ASSIGNED TASK:
Without the images, reproduce each line of the material exactly.

PROVIDED MATERIAL:
((

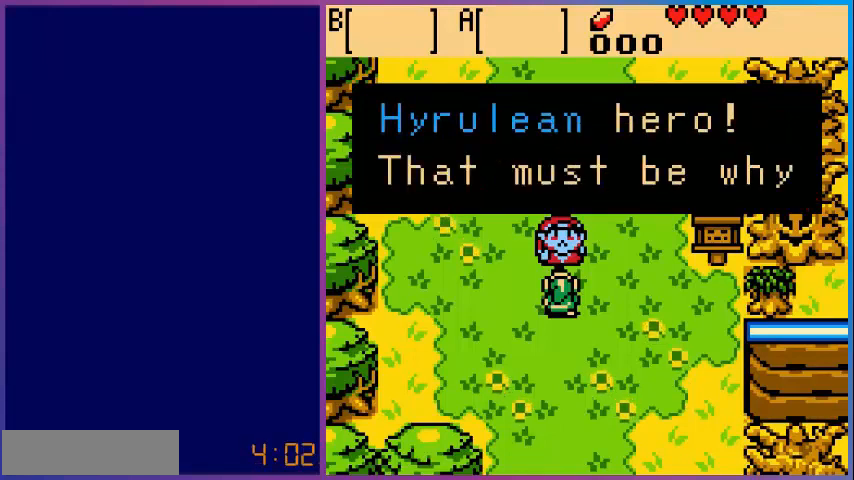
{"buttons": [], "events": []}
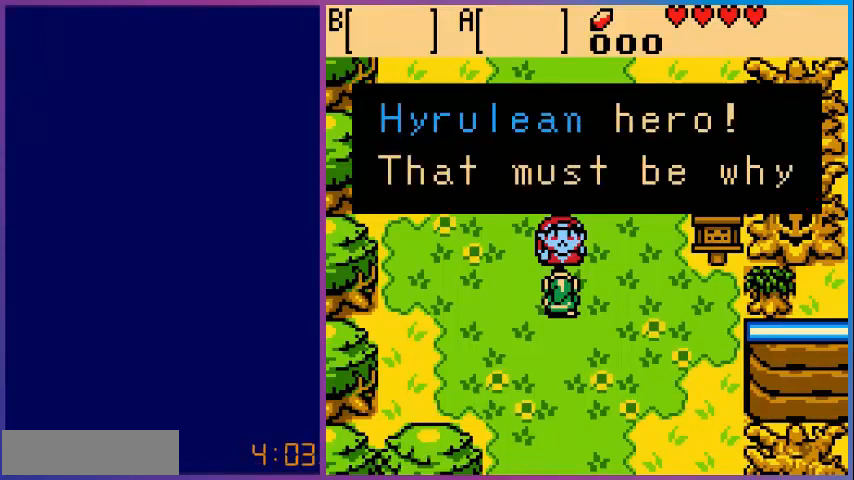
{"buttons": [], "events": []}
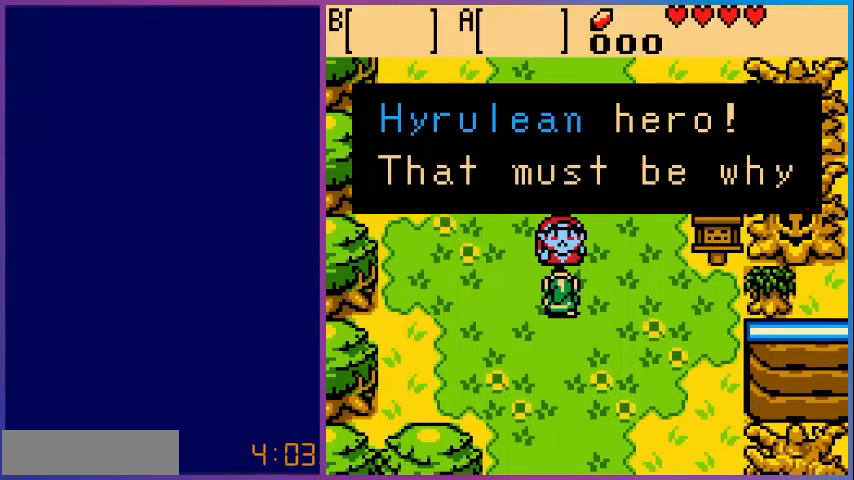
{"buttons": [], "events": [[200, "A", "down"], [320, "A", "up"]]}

))

RESULT FOR THIS EXERCISE:
{"buttons": [], "events": []}
{"buttons": [], "events": []}
{"buttons": [], "events": [[200, "A", "down"], [320, "A", "up"]]}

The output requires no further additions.